*REQUIRED ACTION*. Write out every line of text in the entries below word for word, without the pictures.

Start of RECORDS PROVIDED

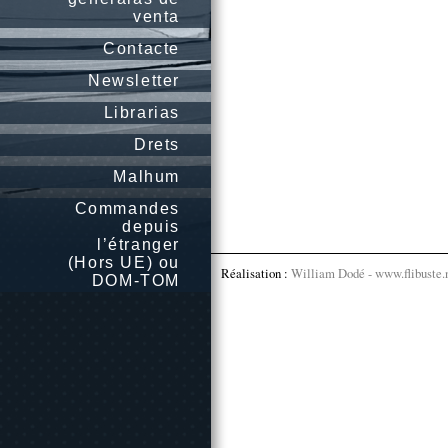
venta
Contacte
Newsletter
Librarias
Drets
Malhum
Commandes
depuis
l’étranger
(Hors UE) ou
Réalisation :
William Dodé - www.flibuste.
DOM-TOM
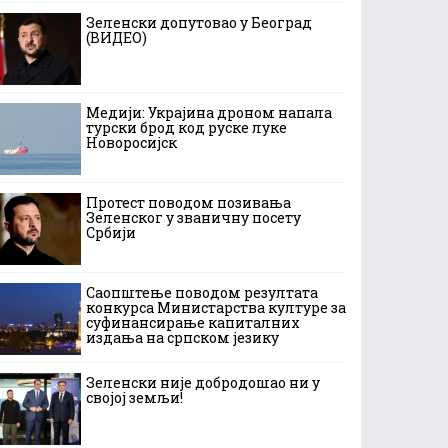
Зеленски допутовао у Београд
(ВИДЕО)
Медији: Украјина дроном напала
турски брод код руске луке
Новоросијск
Протест поводом позивања
Зеленског у званичну посету
Србији
Саопштење поводом резултата
конкурса Министарства културе за
суфинансирање капиталних
издања на српском језику
Зеленски није добродошао ни у
својој земљи!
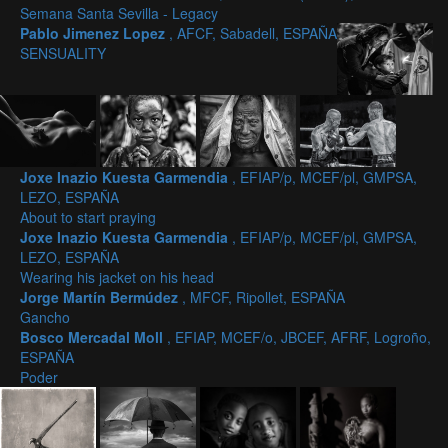
Semana Santa Sevilla - Legacy
Pablo Jimenez Lopez
, AFCF, Sabadell, ESPAÑA
SENSUALITY
Joxe Inazio Kuesta Garmendia
, EFIAP/p, MCEF/pl, GMPSA,
LEZO, ESPAÑA
About to start praying
Joxe Inazio Kuesta Garmendia
, EFIAP/p, MCEF/pl, GMPSA,
LEZO, ESPAÑA
Wearing his jacket on his head
Jorge Martín Bermúdez
, MFCF, Ripollet, ESPAÑA
Gancho
Bosco Mercadal Moll
, EFIAP, MCEF/o, JBCEF, AFRF, Logroño,
ESPAÑA
Poder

End of RECORDS PROVIDED

*TASK OUTPUT*.
venta
Contacte
Newsletter
Librarias
Drets
Malhum
Commandes
depuis
l’étranger
(Hors UE) ou
Réalisation :
William Dodé - www.flibuste.
DOM-TOM
Зеленски допутовао у Београд
(ВИДЕО)
Медији: Украјина дроном напала
турски брод код руске луке
Новоросијск
Протест поводом позивања
Зеленског у званичну посету
Србији
Саопштење поводом резултата
конкурса Министарства културе за
суфинансирање капиталних
издања на српском језику
Зеленски није добродошао ни у
својој земљи!
Semana Santa Sevilla - Legacy
Pablo Jimenez Lopez
, AFCF, Sabadell, ESPAÑA
SENSUALITY
Joxe Inazio Kuesta Garmendia
, EFIAP/p, MCEF/pl, GMPSA,
LEZO, ESPAÑA
About to start praying
Joxe Inazio Kuesta Garmendia
, EFIAP/p, MCEF/pl, GMPSA,
LEZO, ESPAÑA
Wearing his jacket on his head
Jorge Martín Bermúdez
, MFCF, Ripollet, ESPAÑA
Gancho
Bosco Mercadal Moll
, EFIAP, MCEF/o, JBCEF, AFRF, Logroño,
ESPAÑA
Poder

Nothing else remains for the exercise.